■ **WHAT YOU ARE ASKED TO DO**
Can you reproduce the email on the Rust in QEMU roadmap between "It is highly" and "supportability of QEMU.", inclusive, word for word?

[Opening PAGE EXTRACT section]

From: Daniel P . Berrangé
Subject: Re: Rust in QEMU roadmap
Date: Wed, 27 Nov 2024 12:38:51 +0000
User-agent: Mutt/2.2.13 (2024-03-09)

On Tue, Nov 26, 2024 at 06:46:45PM +0100, Paolo Bonzini wrote:
> Feature parity for pl011 device
> '''''''''''''''''''''''''''''''
> 
> Some recent pl011 commits are missing in the Rust version.  Philippe
> volunteered to port them to teach himself Rust.
> 
> Philippe also has a series to implement flow control and better use
> of the PL011 FIFO (IIUC).  Porting this to Rust would be hard right
> now, so its Rust implementation blocked on having chardev bindings.
> 
> Also missing is logging and tracing, but this part should not be a
> blocker for defaulting to --enable-rust.

I think it is OK to miss tracing as an exceptional one-off.

It is highly undesirable though for us to convert more than a
couple of devices (which currently use tracing) without having
tracing working. I consider tracing a critical feature for
supportability of QEMU.

IOW, I'm OK with lack of tracing not being a block for defaulting
to --enable-rust, provided it is accepted as being a high priority
item. Possibly call it a blocker for accepting conversions of
anything beyond pl011 & hpet, that currently has trace points.

[Closing PAGE EXTRACT section]
[Opening DATA FOR ANALYSIS section]

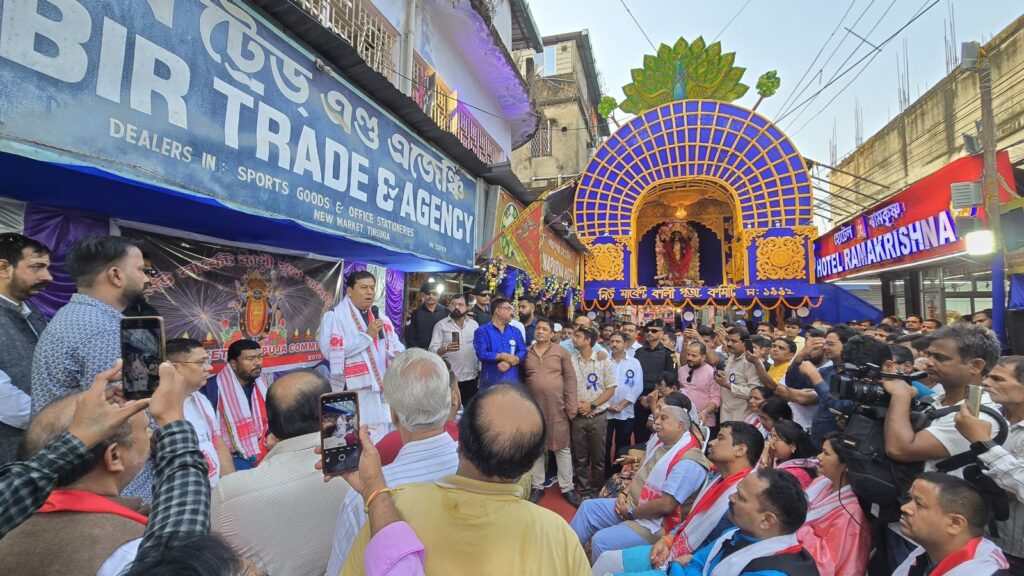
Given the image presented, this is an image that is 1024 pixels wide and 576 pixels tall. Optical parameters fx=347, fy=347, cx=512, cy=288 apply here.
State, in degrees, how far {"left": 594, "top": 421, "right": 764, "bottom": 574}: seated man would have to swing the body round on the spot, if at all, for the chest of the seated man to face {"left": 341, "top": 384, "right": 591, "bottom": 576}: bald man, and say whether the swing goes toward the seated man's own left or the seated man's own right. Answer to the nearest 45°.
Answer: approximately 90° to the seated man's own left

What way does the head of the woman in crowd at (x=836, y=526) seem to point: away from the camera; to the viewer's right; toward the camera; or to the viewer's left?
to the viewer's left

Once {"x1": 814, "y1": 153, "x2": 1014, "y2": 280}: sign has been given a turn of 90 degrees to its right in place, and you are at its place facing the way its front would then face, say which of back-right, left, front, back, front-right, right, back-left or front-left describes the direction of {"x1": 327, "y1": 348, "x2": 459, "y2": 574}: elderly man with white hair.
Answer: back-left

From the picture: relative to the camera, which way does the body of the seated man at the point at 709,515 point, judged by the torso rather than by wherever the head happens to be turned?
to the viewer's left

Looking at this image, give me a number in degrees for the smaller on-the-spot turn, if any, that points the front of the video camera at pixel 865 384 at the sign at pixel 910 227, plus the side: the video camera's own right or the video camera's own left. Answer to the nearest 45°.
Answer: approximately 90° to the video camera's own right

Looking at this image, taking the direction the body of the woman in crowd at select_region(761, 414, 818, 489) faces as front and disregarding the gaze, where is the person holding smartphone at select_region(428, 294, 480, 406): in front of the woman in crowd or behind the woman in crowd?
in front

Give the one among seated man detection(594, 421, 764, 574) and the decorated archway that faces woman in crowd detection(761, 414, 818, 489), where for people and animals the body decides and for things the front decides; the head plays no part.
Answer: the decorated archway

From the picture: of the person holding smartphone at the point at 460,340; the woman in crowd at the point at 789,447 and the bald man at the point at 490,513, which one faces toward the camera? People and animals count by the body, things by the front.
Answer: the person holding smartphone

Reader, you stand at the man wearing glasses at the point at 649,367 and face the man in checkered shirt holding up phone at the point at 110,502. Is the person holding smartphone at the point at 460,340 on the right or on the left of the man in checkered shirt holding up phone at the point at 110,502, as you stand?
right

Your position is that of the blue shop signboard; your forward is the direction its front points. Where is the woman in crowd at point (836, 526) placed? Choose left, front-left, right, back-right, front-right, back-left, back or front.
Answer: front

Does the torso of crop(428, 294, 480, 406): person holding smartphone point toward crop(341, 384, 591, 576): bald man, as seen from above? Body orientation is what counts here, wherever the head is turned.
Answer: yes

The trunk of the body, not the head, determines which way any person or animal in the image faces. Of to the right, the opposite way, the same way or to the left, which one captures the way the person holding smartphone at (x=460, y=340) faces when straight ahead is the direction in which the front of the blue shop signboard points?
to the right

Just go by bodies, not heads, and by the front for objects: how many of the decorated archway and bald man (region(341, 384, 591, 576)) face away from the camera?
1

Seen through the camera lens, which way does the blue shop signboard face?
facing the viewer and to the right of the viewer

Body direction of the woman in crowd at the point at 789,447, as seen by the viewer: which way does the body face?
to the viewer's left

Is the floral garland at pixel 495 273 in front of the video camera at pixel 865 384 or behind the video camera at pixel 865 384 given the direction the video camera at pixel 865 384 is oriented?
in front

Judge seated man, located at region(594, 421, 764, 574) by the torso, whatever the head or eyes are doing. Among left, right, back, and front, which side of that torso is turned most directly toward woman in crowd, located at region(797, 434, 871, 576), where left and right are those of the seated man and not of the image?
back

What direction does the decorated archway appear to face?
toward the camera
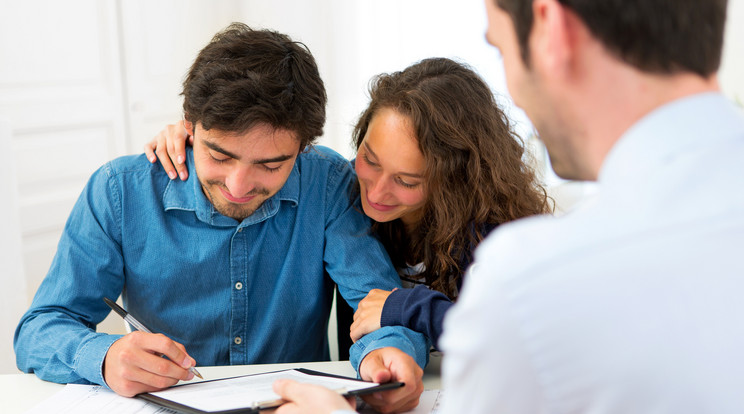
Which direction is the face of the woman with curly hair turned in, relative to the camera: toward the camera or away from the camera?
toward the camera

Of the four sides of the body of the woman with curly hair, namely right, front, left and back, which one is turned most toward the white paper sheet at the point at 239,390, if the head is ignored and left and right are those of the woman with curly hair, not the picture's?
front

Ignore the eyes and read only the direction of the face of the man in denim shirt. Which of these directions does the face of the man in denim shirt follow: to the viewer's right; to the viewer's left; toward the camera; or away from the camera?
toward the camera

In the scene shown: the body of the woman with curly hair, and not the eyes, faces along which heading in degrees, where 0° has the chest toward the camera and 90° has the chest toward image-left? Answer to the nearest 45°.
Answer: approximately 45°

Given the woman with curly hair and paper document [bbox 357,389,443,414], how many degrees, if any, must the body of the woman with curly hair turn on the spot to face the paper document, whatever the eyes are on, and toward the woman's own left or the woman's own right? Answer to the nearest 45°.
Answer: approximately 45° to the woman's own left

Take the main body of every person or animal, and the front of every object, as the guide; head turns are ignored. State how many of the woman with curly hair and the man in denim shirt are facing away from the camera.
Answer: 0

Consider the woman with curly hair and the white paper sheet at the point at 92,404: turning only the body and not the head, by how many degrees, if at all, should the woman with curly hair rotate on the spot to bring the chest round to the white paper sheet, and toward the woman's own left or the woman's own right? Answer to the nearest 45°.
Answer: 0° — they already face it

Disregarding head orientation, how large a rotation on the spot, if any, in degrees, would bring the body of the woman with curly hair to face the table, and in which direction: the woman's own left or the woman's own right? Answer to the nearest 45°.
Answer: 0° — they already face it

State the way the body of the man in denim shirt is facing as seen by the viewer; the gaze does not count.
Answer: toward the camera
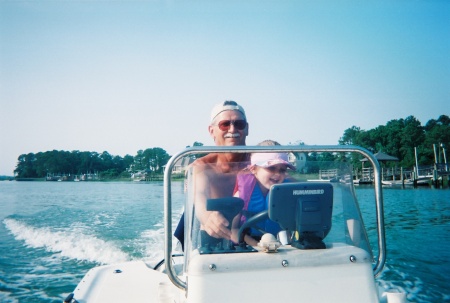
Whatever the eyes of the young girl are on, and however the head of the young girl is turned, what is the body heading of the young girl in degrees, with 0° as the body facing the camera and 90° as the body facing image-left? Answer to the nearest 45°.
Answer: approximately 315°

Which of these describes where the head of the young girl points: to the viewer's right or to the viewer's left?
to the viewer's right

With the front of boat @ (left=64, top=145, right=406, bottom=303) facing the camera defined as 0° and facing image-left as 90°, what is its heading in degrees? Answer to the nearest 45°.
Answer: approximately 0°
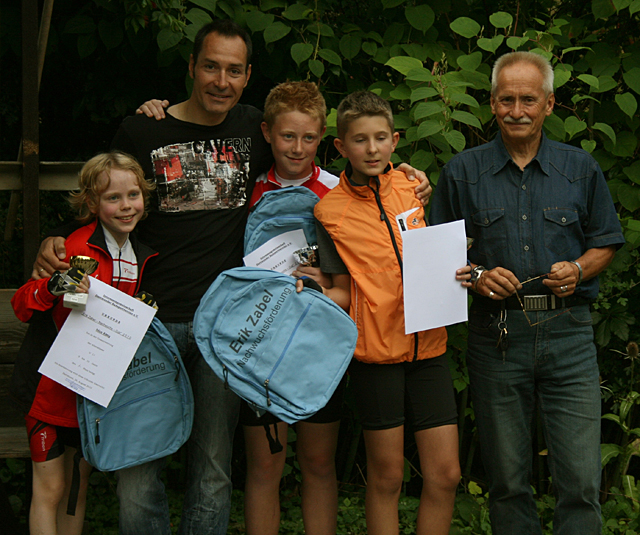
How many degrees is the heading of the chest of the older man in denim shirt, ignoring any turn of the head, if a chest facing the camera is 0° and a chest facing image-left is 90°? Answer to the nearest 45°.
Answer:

[Closing DATA FOR ANALYSIS section]

■ **ANSWER AREA**
It is highly undesirable though for us to convert more than a
couple of devices (which currently use tracing) without having
tracing working. I consider tracing a critical feature for
supportability of QEMU.